Average U.S. ethanol margins have risen for the fourth week running as prices for corn, the top raw material cost for distillers, have fallen more than $1 a bushel over the month, experts said.

The lower price of corn has really helped the economics of the ethanol industry, said Rick Kment, an ethanol expert at DTN in Nebraska.

The ethanol crush spread for average ethanol producers rose about 10 cents to 50 cents a gallon this week, using the formula of the Midwest ethanol price, minus the corn price divided by 2.8.

Operating costs such as natural gas and overhead trim the crush spread by about 20 to 30 cents per gallon, depending on the distillery, bringing net margins to between 20 and 30 cents a gallon this week.

The July corn contract on the Chicago Board of Trade closed at $3.43-1/2 a bushel on Thursday, down more than $1 from prices in early June.

Prices could keep falling.

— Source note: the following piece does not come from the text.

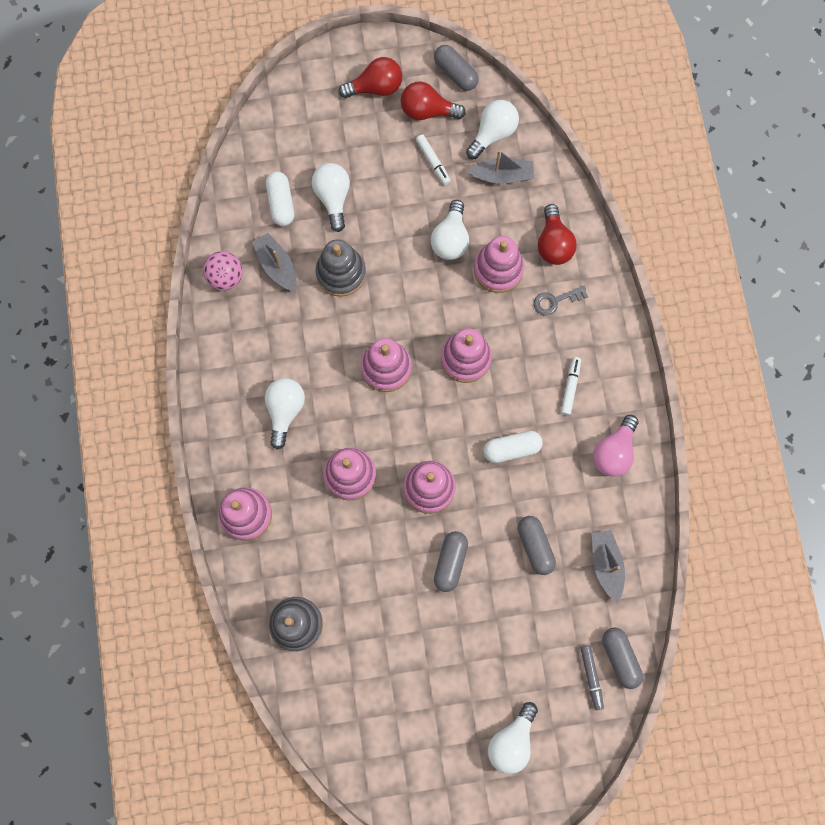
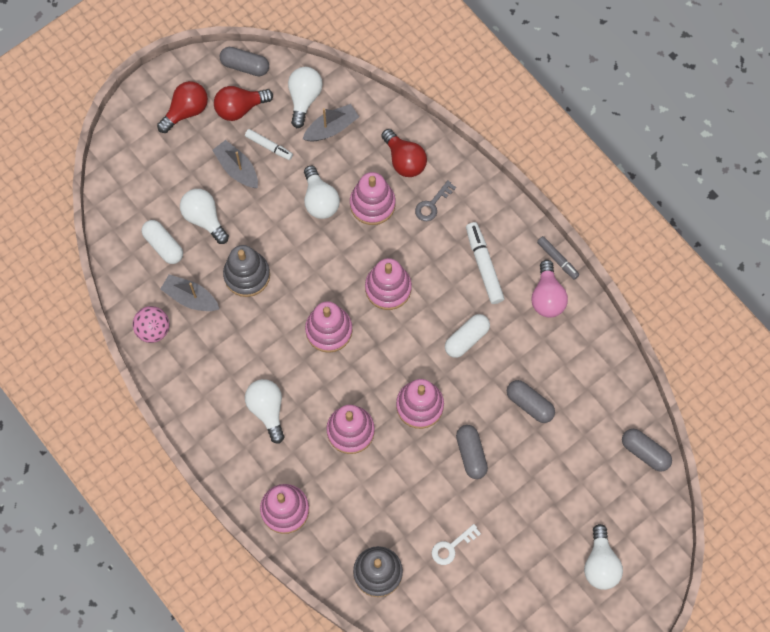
camera: 30 degrees left, 5 degrees down
(379, 640) = (452, 547): none -> white key
(570, 387) = (484, 265): white marker -> white marker, size x1.59
(591, 677) = (631, 479): grey marker -> grey marker (557, 259)
(606, 565) = (592, 387): grey boat -> grey boat (237, 169)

The U.S. Department of Agriculture on Friday said farmers will harvest their second-largest corn crop ever, which will make for sharply lower summer price prospects for corn.

The recession continues to hit fuel demand, however, which could cut the amount of corn used to make ethanol for this marketing year by 100 million bushels, to 3.65 billion bushels, the USDA forecast.

Kment said poor fuel demand coming during peak summer driving season, is keeping distillers cautious about running their ethanol plants at full steam. If we see a significant drop in demand, they could be in a little bit of same situation, as last autumn when margins began to drop.

Spot ethanol prices in the Midwest were down about 5 cents to $1.71 per gallon on weaker crude prices, which have fallen on bloated supplies of oil products, dealers said.

Still, the sunnier margins came as a relief to the industry, which has seen a slew of shutdowns, bankruptcy filings and curtailments as the hardest-hit distillers slow operations.

And U.S. production of ethanol is expected to be higher than last year as mandates for biofuel blending call for increases each year. The mandates call for 15 billion gallons per year of traditional ethanol to be blended into gasoline by 2015. up from 10.5 billion gallons this year.

Many ethanol producers make the livestock feed distillers grains as an byproduct, which can improve profits. Producers near feedlots can sell wet distillers grains, which are cheaper to make and can enhance profits. Ethanol plants farther from feedlots sell dried distillers grains, but have to buy natural gas to dry them, which adds to costs.